In the material below, count the lines where the word "elbiselerin" appears. Nothing but the number, please.

MATERIAL SHOWN: Begin

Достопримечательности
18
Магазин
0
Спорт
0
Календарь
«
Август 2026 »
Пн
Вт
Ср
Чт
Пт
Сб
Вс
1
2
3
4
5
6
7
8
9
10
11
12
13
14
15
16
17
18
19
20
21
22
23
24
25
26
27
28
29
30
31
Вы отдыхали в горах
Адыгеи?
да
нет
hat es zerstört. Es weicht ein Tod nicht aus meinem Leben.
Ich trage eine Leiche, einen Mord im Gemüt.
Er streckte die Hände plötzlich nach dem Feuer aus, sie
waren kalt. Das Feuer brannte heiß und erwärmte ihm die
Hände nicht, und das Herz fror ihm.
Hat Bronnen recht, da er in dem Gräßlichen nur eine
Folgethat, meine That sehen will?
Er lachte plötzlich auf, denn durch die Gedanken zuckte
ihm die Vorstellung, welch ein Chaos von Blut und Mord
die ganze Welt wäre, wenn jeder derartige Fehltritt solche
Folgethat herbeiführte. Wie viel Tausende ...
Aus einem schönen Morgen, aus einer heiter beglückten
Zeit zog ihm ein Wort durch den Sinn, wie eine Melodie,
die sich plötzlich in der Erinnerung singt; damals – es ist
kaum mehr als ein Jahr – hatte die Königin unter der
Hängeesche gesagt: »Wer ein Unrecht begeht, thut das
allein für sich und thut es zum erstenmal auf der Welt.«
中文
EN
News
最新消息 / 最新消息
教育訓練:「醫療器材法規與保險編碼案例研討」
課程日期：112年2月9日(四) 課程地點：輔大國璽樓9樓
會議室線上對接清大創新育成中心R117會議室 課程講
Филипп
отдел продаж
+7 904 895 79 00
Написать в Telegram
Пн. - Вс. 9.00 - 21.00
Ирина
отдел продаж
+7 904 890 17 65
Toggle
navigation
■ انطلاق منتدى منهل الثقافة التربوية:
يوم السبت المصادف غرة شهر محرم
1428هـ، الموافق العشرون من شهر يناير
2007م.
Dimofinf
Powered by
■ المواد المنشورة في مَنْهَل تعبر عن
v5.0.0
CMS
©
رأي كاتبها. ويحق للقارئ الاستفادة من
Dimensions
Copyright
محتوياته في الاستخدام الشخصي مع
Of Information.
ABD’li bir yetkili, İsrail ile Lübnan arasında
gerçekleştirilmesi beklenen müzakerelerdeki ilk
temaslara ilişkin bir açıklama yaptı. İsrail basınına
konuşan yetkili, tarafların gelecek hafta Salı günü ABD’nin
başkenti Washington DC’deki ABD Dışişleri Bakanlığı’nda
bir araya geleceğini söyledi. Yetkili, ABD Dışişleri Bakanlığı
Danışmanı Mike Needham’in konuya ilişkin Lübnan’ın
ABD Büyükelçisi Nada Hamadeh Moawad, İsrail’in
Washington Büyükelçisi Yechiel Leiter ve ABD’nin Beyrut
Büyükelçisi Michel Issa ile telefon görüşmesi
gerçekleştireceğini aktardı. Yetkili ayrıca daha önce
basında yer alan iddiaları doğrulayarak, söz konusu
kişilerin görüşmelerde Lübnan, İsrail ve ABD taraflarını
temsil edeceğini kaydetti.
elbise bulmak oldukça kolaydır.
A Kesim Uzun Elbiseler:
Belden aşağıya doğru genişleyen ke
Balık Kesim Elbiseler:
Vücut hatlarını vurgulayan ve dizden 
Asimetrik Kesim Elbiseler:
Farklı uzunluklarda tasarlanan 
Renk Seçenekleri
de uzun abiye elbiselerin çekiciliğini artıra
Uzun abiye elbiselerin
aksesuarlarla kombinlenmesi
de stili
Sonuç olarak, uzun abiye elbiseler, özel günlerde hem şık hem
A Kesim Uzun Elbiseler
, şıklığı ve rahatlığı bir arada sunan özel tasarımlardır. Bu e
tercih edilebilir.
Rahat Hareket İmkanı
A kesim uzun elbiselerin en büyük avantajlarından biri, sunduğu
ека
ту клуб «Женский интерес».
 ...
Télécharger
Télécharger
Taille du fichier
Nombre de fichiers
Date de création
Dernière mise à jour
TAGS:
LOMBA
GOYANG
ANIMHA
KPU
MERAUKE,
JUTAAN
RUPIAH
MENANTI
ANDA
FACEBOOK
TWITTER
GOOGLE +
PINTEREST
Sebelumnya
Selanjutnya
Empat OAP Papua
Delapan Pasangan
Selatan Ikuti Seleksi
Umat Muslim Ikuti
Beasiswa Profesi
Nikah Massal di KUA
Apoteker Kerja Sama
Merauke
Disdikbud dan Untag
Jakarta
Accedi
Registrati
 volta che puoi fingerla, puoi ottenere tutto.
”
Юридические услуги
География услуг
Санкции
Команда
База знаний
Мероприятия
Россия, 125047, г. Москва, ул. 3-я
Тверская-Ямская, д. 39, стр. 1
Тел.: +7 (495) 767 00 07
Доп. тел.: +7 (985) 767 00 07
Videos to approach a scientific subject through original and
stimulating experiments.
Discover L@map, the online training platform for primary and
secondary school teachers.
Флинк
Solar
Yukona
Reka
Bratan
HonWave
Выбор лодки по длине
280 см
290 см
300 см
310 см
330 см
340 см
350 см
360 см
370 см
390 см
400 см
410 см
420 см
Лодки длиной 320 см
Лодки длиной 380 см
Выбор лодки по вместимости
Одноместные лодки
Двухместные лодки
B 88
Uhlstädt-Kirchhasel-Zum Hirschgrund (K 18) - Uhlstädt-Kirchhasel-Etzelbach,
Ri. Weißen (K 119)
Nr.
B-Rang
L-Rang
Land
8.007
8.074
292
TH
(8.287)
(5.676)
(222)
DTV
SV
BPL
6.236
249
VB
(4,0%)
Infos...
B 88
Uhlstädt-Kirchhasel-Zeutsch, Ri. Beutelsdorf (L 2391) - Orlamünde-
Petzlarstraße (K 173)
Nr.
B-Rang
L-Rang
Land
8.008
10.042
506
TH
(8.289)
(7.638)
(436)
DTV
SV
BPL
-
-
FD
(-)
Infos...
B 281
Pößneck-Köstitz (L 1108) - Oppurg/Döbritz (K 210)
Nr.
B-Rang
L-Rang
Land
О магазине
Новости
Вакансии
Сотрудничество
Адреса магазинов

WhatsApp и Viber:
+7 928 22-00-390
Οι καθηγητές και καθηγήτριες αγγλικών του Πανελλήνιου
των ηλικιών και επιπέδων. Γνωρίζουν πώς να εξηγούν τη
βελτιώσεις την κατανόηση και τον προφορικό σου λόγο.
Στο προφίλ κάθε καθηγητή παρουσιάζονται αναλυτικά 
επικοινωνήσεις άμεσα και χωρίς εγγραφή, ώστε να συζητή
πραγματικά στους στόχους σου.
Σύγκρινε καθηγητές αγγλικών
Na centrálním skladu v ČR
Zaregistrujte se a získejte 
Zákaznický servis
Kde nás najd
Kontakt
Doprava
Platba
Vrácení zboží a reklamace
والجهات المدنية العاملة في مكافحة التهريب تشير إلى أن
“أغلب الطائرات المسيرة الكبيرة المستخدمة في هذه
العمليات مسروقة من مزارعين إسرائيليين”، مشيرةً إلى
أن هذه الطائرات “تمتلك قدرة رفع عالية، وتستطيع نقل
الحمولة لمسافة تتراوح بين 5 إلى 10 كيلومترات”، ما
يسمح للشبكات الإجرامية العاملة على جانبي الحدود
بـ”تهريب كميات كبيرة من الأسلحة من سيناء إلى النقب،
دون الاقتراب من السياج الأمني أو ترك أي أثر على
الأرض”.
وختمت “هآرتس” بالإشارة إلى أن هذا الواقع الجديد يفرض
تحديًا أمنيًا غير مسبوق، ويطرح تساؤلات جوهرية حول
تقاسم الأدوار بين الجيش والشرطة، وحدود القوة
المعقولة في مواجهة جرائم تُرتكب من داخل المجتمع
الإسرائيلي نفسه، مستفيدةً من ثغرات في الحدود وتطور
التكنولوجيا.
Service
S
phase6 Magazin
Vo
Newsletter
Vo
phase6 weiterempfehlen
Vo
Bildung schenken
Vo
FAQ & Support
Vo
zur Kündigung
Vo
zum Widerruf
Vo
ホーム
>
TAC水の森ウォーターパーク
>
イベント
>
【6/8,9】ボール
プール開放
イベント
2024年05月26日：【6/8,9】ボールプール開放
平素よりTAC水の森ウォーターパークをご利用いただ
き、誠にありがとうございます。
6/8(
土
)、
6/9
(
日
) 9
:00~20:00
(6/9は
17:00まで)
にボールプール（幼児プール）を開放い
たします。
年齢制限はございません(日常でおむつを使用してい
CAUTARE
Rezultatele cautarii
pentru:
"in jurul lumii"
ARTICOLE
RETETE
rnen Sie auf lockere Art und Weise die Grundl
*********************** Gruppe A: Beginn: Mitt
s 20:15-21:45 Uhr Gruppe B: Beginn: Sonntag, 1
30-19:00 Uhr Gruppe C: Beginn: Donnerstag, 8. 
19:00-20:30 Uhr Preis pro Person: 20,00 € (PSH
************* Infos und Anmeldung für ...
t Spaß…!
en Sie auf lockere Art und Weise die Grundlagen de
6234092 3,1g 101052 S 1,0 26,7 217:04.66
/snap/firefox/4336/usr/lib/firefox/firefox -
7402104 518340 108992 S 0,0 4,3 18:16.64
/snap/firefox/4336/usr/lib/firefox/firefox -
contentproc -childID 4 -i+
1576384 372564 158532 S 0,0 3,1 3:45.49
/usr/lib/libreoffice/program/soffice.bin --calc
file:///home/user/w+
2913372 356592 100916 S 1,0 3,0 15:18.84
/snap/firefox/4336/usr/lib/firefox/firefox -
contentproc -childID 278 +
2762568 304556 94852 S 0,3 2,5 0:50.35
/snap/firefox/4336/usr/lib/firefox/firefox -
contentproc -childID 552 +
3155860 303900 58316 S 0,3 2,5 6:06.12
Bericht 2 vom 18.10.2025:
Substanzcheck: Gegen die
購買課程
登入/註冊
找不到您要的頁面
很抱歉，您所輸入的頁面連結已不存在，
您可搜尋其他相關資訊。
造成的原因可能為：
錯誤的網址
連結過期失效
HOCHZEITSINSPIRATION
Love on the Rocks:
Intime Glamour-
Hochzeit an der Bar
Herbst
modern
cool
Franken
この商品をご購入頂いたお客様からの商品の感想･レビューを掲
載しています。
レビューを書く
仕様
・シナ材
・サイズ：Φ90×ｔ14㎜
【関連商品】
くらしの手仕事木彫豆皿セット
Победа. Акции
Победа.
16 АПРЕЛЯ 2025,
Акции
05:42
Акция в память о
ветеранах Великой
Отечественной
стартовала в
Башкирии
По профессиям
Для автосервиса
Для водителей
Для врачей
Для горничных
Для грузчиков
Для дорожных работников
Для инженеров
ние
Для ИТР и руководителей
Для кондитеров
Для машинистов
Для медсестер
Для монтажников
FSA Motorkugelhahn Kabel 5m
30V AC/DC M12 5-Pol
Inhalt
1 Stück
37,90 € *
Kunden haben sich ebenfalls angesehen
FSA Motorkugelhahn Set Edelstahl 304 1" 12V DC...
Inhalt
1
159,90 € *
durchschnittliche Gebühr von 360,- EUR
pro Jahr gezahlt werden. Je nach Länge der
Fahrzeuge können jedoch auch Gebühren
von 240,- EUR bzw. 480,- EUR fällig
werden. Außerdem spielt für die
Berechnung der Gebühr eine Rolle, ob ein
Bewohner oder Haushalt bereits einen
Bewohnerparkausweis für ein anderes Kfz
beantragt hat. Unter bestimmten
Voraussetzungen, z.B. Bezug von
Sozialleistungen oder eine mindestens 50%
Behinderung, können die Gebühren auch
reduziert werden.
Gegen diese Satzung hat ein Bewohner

MATERIAL SHOWN: End

§ ANSWER TO THIS PROBLEM:
3